#### [Given problem]
Arrange the text lines of the rows below as a numbered list, leaving out blank lines and the pictures.

┌────────

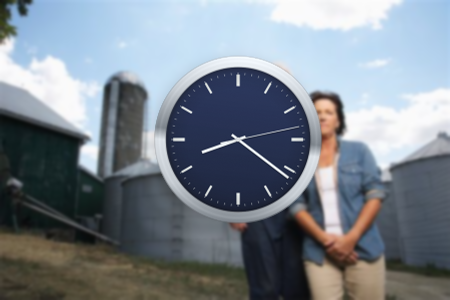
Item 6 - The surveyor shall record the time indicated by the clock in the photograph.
8:21:13
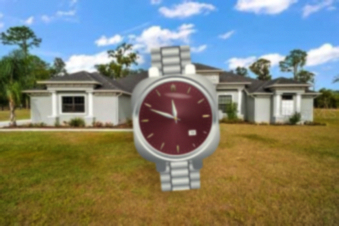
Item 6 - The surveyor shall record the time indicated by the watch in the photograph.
11:49
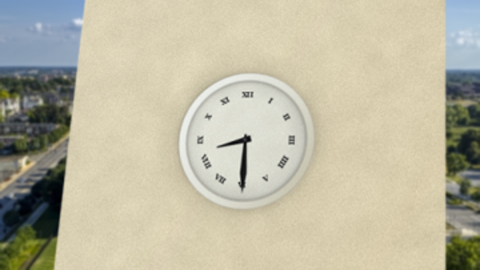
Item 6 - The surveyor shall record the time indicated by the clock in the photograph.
8:30
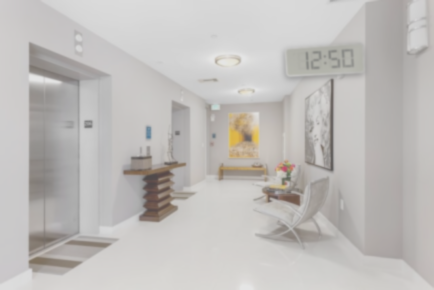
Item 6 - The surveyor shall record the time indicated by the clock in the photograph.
12:50
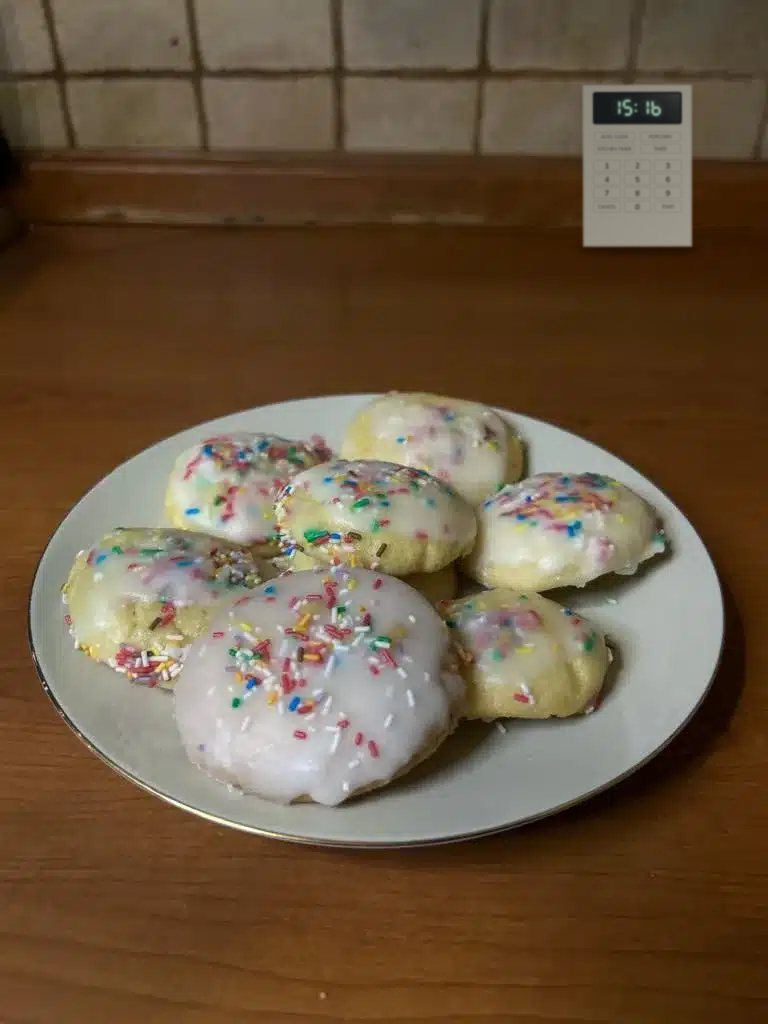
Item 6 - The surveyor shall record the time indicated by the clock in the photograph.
15:16
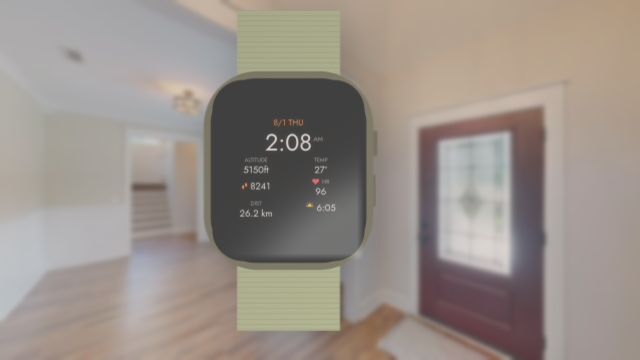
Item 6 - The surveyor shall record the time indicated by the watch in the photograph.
2:08
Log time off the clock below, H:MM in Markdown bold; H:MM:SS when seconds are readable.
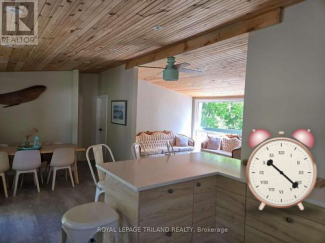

└────────

#### [Response for this exercise]
1. Item 6 - The surveyor shall record the time indicated by the clock in the photograph.
2. 8:21:13
3. Item 6 - The surveyor shall record the time indicated by the watch in the photograph.
4. 11:49
5. Item 6 - The surveyor shall record the time indicated by the clock in the photograph.
6. 8:30
7. Item 6 - The surveyor shall record the time indicated by the clock in the photograph.
8. 12:50
9. Item 6 - The surveyor shall record the time indicated by the clock in the photograph.
10. 15:16
11. Item 6 - The surveyor shall record the time indicated by the watch in the photograph.
12. 2:08
13. Log time off the clock below, H:MM in Markdown bold; H:MM:SS when seconds are readable.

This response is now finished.